On my recent holiday, the hotel I stayed at in Brighton had lovely decoration, a four-poster bed and exotic smoothies for breakfast (rather than a thimble of orange juice). I have a slightly ambivalent relationship with Brighton (similar to that of London, but more extreme). In the mid-1990s I enjoyed visiting it as it was one of the few places in the UK with a higher concentration of LGBT people, and there was a relaxed, holiday atmosphere. This still feels like the case. As tolerant as people are nowadays, I still sometimes feel "noted upon" when my partner and I venture down for breakfast in a hotel and are the only same-sex couple. Sometimes it is nice not to be constantly in the minority (and there are very very few gay couples in the town where I live - in fact, some of my friends left Lancaster to move to Brighton for precisely that reason).
So Brighton continues to be a relatively tolerant place - and it was nice to feel "ordinary" for the day that we stayed there. Actually, we ended up feeling very ordinary - to the point of being dull. Because it seems that everyone in Brighton wishes to present themselves as somewhat eccentric and fascinating. White boys walk around with rastafarian hair. Women in their 60s have dyed their hair maroon. Transvestites and pre-op transexuals abound with more confidence than in more judgemental cities. On my last visit to Brighton I had tea with Letitia, a super-annuated escort who dressed like Mae West and left me feeling that I had spent my entire life watching TV. Brighton doesn't do dull.

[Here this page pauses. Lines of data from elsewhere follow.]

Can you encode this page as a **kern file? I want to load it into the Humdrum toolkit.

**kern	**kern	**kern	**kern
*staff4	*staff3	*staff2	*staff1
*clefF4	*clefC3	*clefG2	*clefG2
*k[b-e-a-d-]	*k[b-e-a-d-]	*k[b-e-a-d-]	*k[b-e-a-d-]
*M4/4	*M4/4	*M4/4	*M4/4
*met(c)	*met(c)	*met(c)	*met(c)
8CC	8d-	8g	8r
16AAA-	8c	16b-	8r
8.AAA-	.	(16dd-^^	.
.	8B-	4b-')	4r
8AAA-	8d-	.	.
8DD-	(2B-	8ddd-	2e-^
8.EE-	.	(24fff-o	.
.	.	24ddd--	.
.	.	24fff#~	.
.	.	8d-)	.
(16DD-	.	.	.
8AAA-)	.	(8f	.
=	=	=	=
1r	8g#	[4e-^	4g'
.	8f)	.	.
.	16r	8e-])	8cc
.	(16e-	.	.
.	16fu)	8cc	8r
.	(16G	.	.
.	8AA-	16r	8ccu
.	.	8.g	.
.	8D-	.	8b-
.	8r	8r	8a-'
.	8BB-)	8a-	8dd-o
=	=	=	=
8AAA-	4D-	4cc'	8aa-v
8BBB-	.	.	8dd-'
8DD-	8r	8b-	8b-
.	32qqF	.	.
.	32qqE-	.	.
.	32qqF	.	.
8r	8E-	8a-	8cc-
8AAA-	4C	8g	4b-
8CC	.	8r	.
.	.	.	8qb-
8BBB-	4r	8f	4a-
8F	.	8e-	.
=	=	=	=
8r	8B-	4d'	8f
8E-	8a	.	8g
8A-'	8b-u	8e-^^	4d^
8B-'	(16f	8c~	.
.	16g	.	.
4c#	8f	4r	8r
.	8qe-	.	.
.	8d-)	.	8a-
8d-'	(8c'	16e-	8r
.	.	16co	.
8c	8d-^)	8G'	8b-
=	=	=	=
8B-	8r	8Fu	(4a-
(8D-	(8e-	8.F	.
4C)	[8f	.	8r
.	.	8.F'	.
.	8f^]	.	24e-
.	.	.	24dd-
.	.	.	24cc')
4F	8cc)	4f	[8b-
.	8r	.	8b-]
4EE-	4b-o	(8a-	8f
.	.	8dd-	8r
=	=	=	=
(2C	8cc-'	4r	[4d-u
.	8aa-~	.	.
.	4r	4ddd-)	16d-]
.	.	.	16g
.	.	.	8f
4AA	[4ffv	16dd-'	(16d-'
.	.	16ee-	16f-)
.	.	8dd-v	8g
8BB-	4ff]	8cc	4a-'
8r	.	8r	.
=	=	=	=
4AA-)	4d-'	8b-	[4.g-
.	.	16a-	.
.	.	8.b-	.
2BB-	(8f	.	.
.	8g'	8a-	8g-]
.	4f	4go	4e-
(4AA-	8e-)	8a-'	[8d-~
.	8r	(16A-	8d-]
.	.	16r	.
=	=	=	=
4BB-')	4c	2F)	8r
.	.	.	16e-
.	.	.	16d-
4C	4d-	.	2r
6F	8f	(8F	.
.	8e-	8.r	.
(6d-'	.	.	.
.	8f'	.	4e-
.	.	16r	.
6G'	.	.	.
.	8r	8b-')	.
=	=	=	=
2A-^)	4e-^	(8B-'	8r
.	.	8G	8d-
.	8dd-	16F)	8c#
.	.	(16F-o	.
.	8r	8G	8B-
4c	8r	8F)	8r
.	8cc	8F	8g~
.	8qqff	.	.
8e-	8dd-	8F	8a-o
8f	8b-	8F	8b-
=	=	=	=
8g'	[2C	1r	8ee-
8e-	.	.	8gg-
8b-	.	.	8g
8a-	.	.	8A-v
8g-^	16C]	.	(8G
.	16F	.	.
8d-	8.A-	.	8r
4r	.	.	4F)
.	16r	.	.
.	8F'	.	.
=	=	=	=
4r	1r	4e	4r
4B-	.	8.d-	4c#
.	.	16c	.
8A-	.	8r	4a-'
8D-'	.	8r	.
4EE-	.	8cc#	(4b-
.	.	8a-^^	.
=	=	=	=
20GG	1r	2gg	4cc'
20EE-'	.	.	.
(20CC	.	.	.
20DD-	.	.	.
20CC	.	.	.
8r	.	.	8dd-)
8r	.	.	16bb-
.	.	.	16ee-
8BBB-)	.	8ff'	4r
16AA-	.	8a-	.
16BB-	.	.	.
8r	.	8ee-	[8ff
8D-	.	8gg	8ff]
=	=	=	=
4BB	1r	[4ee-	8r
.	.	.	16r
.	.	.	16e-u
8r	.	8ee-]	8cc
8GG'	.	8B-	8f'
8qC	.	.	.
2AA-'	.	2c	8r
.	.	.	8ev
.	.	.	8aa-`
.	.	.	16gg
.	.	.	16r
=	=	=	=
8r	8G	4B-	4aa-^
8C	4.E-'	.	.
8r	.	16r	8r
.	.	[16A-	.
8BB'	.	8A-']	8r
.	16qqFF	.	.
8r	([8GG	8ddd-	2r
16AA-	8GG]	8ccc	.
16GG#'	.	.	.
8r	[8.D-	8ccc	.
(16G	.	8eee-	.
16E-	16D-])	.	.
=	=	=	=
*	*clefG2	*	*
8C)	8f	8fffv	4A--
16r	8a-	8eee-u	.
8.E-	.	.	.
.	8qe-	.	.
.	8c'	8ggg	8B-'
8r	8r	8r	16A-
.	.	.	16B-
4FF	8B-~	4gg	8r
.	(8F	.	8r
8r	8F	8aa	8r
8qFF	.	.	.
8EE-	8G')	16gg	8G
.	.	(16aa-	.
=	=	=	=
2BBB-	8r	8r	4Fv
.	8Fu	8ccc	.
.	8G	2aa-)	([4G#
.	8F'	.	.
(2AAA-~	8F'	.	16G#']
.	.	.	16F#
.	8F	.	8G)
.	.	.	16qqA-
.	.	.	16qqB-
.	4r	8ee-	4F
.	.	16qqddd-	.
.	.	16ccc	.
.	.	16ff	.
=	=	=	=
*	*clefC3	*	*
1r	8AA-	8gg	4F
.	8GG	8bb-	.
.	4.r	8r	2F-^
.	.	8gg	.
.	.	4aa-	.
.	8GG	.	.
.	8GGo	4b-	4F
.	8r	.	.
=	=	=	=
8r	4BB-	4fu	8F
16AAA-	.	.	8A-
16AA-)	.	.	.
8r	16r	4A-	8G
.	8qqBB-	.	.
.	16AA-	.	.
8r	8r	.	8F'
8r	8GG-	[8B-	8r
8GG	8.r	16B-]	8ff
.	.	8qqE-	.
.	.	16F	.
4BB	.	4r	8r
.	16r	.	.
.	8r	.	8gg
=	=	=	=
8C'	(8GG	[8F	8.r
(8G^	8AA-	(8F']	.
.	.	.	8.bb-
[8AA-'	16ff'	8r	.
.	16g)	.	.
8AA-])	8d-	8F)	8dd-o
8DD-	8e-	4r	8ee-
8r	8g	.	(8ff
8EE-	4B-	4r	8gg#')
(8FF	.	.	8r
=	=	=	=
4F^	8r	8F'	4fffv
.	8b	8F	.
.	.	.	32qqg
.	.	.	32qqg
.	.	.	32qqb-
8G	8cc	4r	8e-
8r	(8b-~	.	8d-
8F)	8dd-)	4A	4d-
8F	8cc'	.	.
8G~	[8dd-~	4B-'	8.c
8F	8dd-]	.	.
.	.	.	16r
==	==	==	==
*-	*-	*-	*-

So if you want to "express" a more outre side of your personality, then Brighton is probably the best place to do it. This is the forward-looking city that has the only Green MP in the UK and boasts Julie Birchill - a fountain of controversial opinions. Middle-aged gay couples are utterly unremarkable, and at a couple of points I felt like I had become a different sort of minority - the boring ordinary person, surrounded by colourful, larger-than-life characters who seemed to have stepped right out of a musical and only required me as their audience. At Brighton Museum, I read a quote from a street juggler who had worked there in the 1990s. He said that he'd gone all over the UK and that in most cities, people were too self-conscious to watch his act. This was not so in Brighton, and he would always get crowds. And that struck me as the key to Brighton - people there are not so much unself-conscious - I think they are very self-conscious - but unlike most British people, Brighton people enjoy attention. They are practically American in this respect.
Aspects of the hotel we stayed in were slightly challenging too. The booklet in our room told us that the managers could "source" us the very best wines or sex-toys (!) Additionally, we could order a "love hamper" for £50. We didn't enquire what would be in it. Suddenly, the enormous mirror propped up at the side of the bed took on a different meaning. Coming down to breakfast in the morning, we expected to see people wearing leather hoods, but they must have left them in their hampers. However, we were treated to a different display of Brighton specialness - the fussy eater.
"I am CELIAC!" announced a middle-class lady to the waiter (and the entire room). "I telephoned the hotel several weeks ago and told them that I CANNOT TOLERATE GLUTEN at all. I would like some toast, but it must be made on GLUTEN-FREE BREAD. And it cannot be made in a toaster that has been used for ORDINARY BREAD. This may result in CROSS-CONTAMINATION and I would become VERY ILL." And so it went on.
This article on today's BBC news suggests that maybe some people are being diagnosed with food allergies and they don't actually have them. It's funny, but I don't know any working-class people who have food allergies. It seems to be only something you acquire once you start earning more than £40,000 a year.